Makes 6 servings.
Chicken and Marinade Ingredients
12 pieces chicken thighs without skin 1/2 cup hot water 1/2 cup creamy peanut butter 1/4 cup chili sauce 1/4 cup soy sauce 2 Tablespoons salad oil 2 Tablespoons vinegar 4 cloves garlic minced 2 teaspoons ginger root (or 1/2 tsp ground ginger) grated 1/4 teaspoon red pepper ground Fruit Salsa 1 cup fruit (fresh peaches,nectarines,pears,plums chopped) 1 cup cucumber (seeded) chopped 2 Tablespoons green onion thinly sliced 2 Tablespoons parsley or cilantro snipped 1 Tablespoon sugar 1 Tablespoon salad oil 1 Tablespoon vinegar Ti leaves (optional) Fruit wedges Preparation: Rinse chicken thighs; pat dry with paper towels. Place chicken thighs in a nonmetal bowl; set aside. For marinade, in a small mixing bowl gradually stir hot water into peanut butter. The mixture will stiffen at first. Stir in chili sauce,soy sauce, 2 tablespoons oil, 2 tablespoons vinegar, garlic, ginger root or ginger, and red pepper.
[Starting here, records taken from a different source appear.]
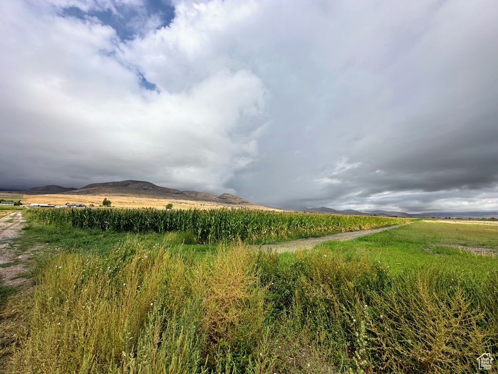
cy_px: 187
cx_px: 249
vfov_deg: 85.7
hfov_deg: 102.1
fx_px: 201
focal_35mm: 14
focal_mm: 2.22
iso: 50
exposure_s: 1/4132
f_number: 2.2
Place the chicken in a plastic bag and set in a shallow bowl. Pour marinade over chicken. Seal the bag and turn to coat chicken thighs with marinade. Chill for 12 to 24 hours, turning the bag occasionally. For salsa, in a medium mixing bowl combine chopped fruit, cucumber, green onion, parsley, cucumber, green onion, parsley or cilantro, sugar, 1 tablespoon oil, and 1 tablespoon vinegar. Cover and chill for 1 to 2 hours. [Note: Use the cilantro...much tastier!] In a covered grill arrange medium hot coals around a drip pan. Test for medium heat above the pan. To test the heat of the coals, hold your hand over the coals for 3 seconds. Remove chicken from marinade; discard marinade. Place chicken on the grill rack over the drip pan but not over the coals. Lower the grill hood. Grill chicken for 35 to 45 minutes or until no pink remains. [Note: Using our gas grill, I have found the cooking time to be considerably less than the 35-45 minutes they call for. But we use boneless thighs, so that cuts the cooking time down.] Serve chicken on ti leaves, if desired. Garnish with desired fruit wedges. Spoon some salsa over; pass remaining. Makes 6 servings.